PROBLEM TO SOLVE> I'd like the entries reproduced exactly, with all pictures omitted.

TASK DATA>

++++++

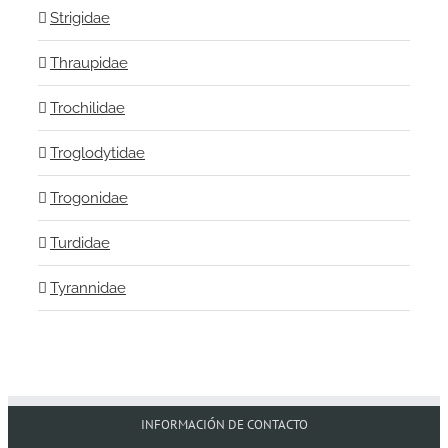
Strigidae
Thraupidae
Trochilidae
Troglodytidae
Trogonidae
Turdidae
Tyrannidae
INFORMACIÓN DE CONTACTO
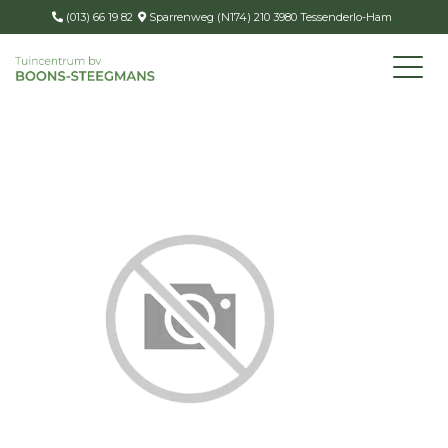
(013) 66 19 82
Sparrenweg (N174) 210 3980 Tessenderlo-Ham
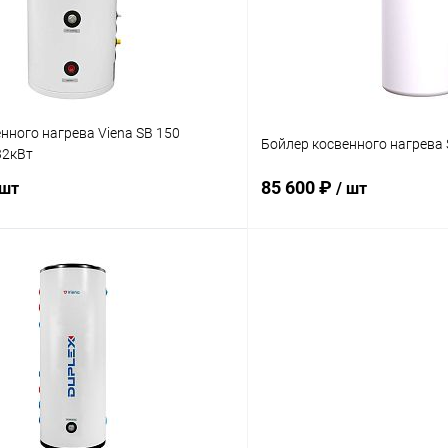
ое
заказ 3-5 дней
В избранное
нного нагрева Viena SB 150
Бойлер косвенного нагрева 
32кВт
85 600 ₽
 шт
/ шт
В корзину
В корз
 клик
Сравнение
Купить в 1 клик
ое
заказ 3-5 дней
В избранное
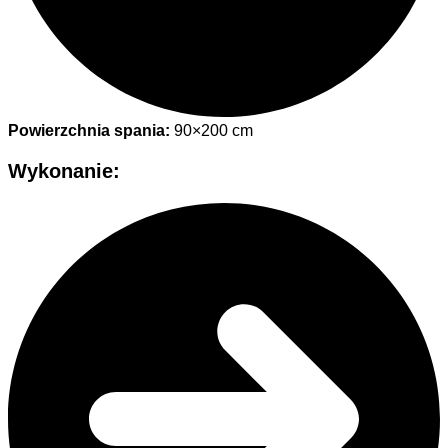
Powierzchnia spania:
90×200 cm
Wykonanie:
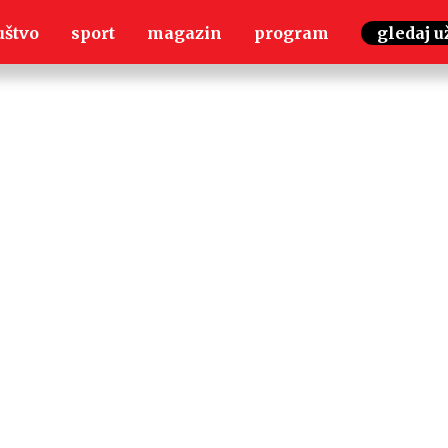
uštvo
sport
magazin
program
gledaj u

++++++

SOLUTION FOR THIS TASK>
Strigidae
Thraupidae
Trochilidae
Troglodytidae
Trogonidae
Turdidae
Tyrannidae
INFORMACIÓN DE CONTACTO
(013) 66 19 82
Sparrenweg (N174) 210 3980 Tessenderlo-Ham
ое
заказ 3-5 дней
В избранное
нного нагрева Viena SB 150
Бойлер косвенного нагрева 
32кВт
85 600 ₽
 шт
/ шт
В корзину
В корз
 клик
Сравнение
Купить в 1 клик
ое
заказ 3-5 дней
В избранное
Powierzchnia spania:
90×200 cm
Wykonanie:
uštvo
sport
magazin
program
gledaj u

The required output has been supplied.